Historically the writing of subtext has been a challenge for me. Partially it was just struggling with the techniques of it— how you embed meaning without actually referring to it in words —and partially it came from the fear that even if I did manage to include it, the audience would miss it. I often failed in the direction of overwriting it for fear that it was too subtle, and not having any effect on the story at all.

In recent years, thanks to focusing on it with serious practice, I think I have improved. My tastes run much more lately to subtler storytelling, so I’ve tried to take that route with the things I write. I’m pleased to say I think my most recent major piece, Mrs. Hawking part IV: Gilded Cages, is the most layered narrative I’ve ever put together. It depends in large part on people who are on different wavelengths not realizing they’re talking at cross purposes, who don’t fully understand the implications of their actions, and who don’t have the words or concepts to express themselves with complete accuracy. The fact that I managed to pull that off wouldn’t have been possible if I hadn’t grown in my ability to suggest things are happening that no party onstage is actually explicitly referring to.

Photo by Steve Karpf

The downside, though, is that very thing subtext made me afraid of all along: the audience missing it. Mostly I believe people grasped the ideas I was trying to go for in the piece— that Reginald’s well-meaning overtures coexist with the fact that he doesn’t understand consent or that he’s behaving in a patriarchal manner. That young Victoria doesn’t realize that she’s acting out of white privilege, and Malaika doesn’t see the dangers that creates for her in their relationship. But every now and then I’ve heard from somebody who didn’t pick up on those things, and as a consequence they didn’t follow aspects of the narrative. I’ve had a surprising number of people ask me, “Why was Mrs. Hawking so miserable with her husband when he was so nice?” I mean, I think it’s partially that we have a problematic cultural tendency to pressure women into giving men a chance because they’re “nice”— but also I think because we kept a lot of the harmful aspects of Reginald’s behavior subtext as opposed to stating them explicitly, I think people missed it.

Supplied data:
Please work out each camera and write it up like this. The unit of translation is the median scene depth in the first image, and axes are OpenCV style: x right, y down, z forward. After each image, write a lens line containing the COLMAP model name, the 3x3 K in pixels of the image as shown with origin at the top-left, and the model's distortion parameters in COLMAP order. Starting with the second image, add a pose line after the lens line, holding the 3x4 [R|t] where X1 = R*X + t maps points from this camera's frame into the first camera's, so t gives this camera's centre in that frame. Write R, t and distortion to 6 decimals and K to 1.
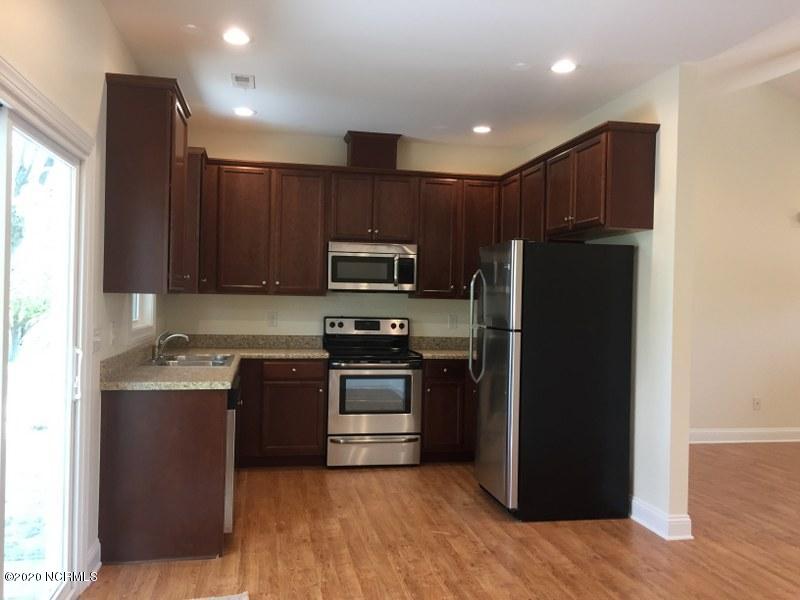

What is expected:
Could you repeat word for word the passage of the essay on writing subtext that opens with "In recent years, thanks" and closes with "explicitly referring to."? The listing is unrelated to the essay on writing subtext.

Expected output:
In recent years, thanks to focusing on it with serious practice, I think I have improved. My tastes run much more lately to subtler storytelling, so I’ve tried to take that route with the things I write. I’m pleased to say I think my most recent major piece, Mrs. Hawking part IV: Gilded Cages, is the most layered narrative I’ve ever put together. It depends in large part on people who are on different wavelengths not realizing they’re talking at cross purposes, who don’t fully understand the implications of their actions, and who don’t have the words or concepts to express themselves with complete accuracy. The fact that I managed to pull that off wouldn’t have been possible if I hadn’t grown in my ability to suggest things are happening that no party onstage is actually explicitly referring to.